Time spent in these places invokes the presence of others, and sometimes a sense of the significance these places might hold for them. In the ravines we found forests of hundred-year-old pine and oak, dropped deer antlers, and places where people camped along the river. We also found pieces of red satin embroidered with gold thread, ceremonial packets of what looked like cremated remains, washed up along the riverbank, and we found condom wrappers in a sun-dappled stand of pine trees.

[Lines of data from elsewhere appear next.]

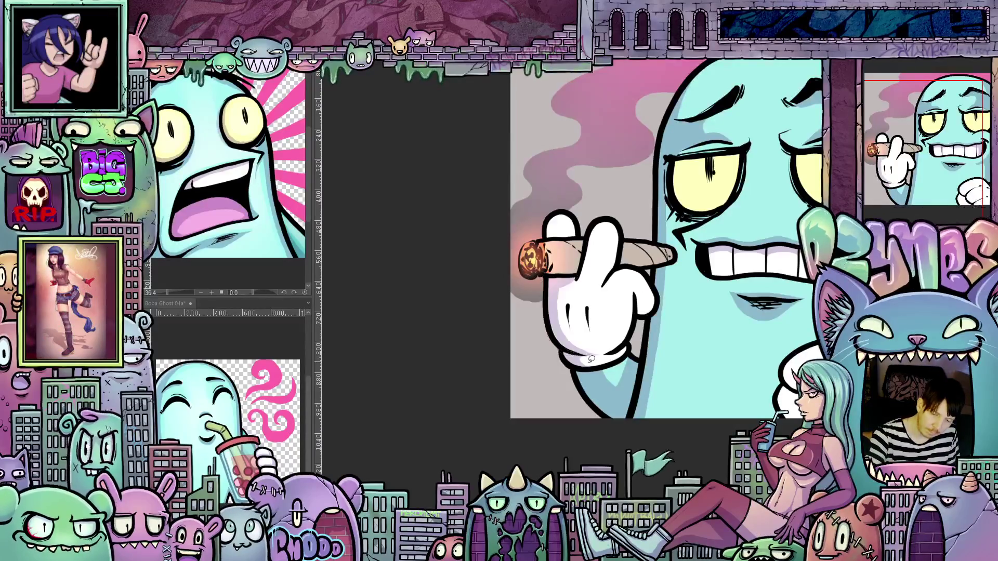
pyautogui.moveTo(688, 391)
pyautogui.mouseDown()
pyautogui.moveTo(693, 446)
pyautogui.moveTo(564, 271)
pyautogui.mouseUp()
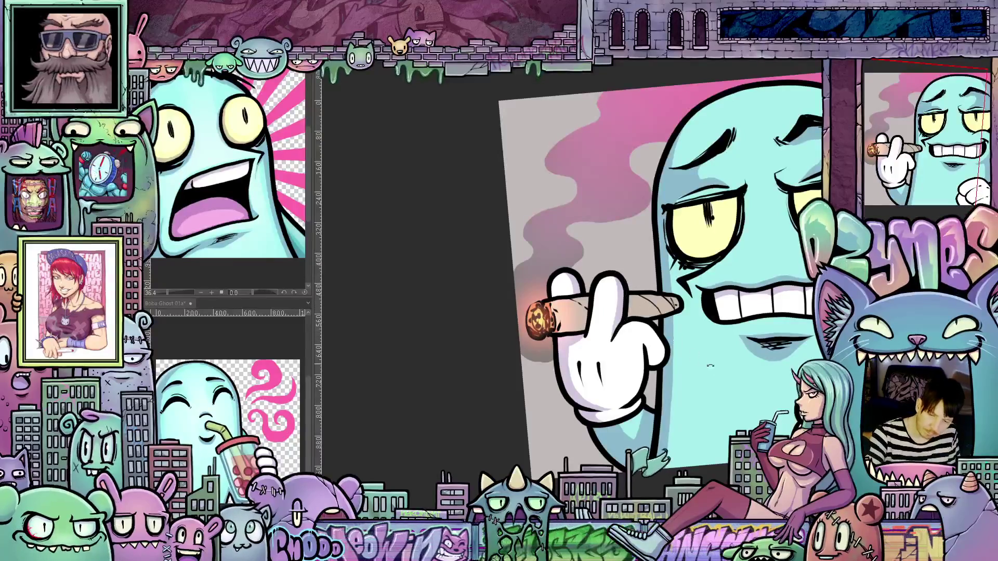
pyautogui.moveTo(621, 296); pyautogui.dragTo(673, 361)
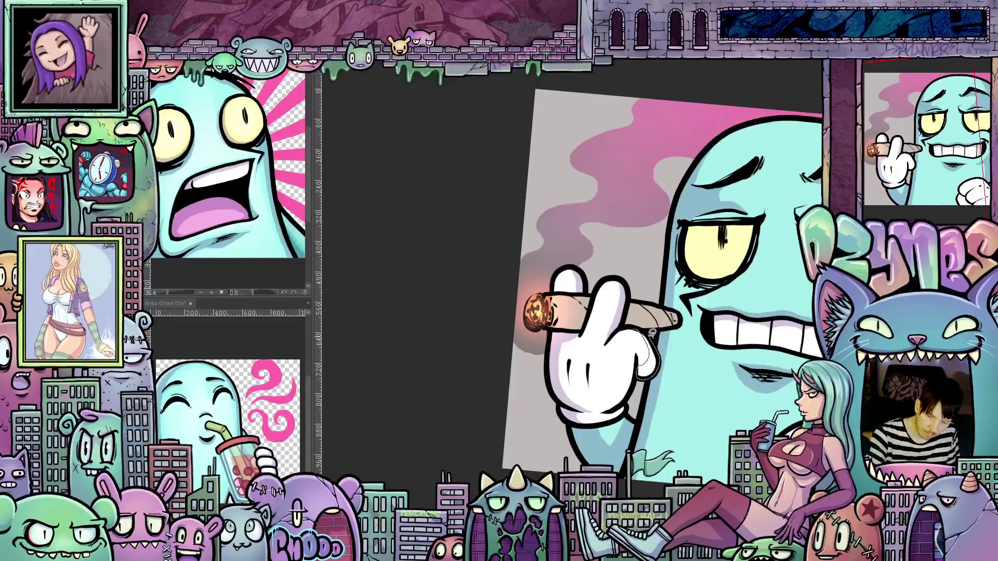
pyautogui.moveTo(647, 336); pyautogui.dragTo(579, 338)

Later, when using First Story, an app that geotags sites of First Nations history and presence in Toronto, I saw that just five kilometres further upstream was Tabor Hill Ossuary, an Iroquois burial mound containing the remains of more than 500 people, dating from 1,250 years ago, discovered during excavation for a housing development in the 1950s. Traces such as these gesture towards the many others who have occupied these places, and those who continue to live there. 5
The exhibition invited its audience to join the artists in developing a literacy of the natural spaces around the University of Toronto Scarborough. With them, we explored how these places themselves register forms of knowledge — through plants, animals, and ecosystems. Entry into these spaces often involves transgression, whether it be of social norms, disciplinary boundaries or private property. This was made explicit in Maggie Groat’s When Fences Turn into Tables, a functional table made from pieces of wood she discretely removed from fences and alleys in Toronto, dismantling the artifices of private space and reassembling them in a form around which a public could be constituted. In this show the table hosted an audience that gathered to identify mushrooms, describe their sensory experience of plants, or create knot spells that encode their desires in natural materials. Along with the other works in the show, it offered a model for an alternative public sphere — a school of the outdoors — for artists, trespassers, foragers, agoraphiles, and anyone else who wishes to gather here, in the forest that winds its way under the freeway.
ENDNOTES
- Jane Bennett, Vibrant Matter (Durham: Duke UP, 2010).
- Anne Michaels, Fugitive Pieces (Toronto: McLelland & Stewart, 1996), Thanks to Jamie Ross for pointing out this reference.
- McKenzie Wark, The Beach Beneath the Street: The Everyday Life and Glorious Times of the Situationist International (London: Verso, 2011).
- Due to its temperate climate and geographical location, this region is described by historians as having been comparable to the Mediterranean in terms of extent of trade and cultural activity. Rodney Bobiwash, “The History of Native People in the Toronto Area, An Introduction,” in Sanderson, F. and Howard- Bobiwash, H. (eds.), The Meeting Place: Aboriginal Life in Toronto (Toronto: Native Canadian Centre), 5-24.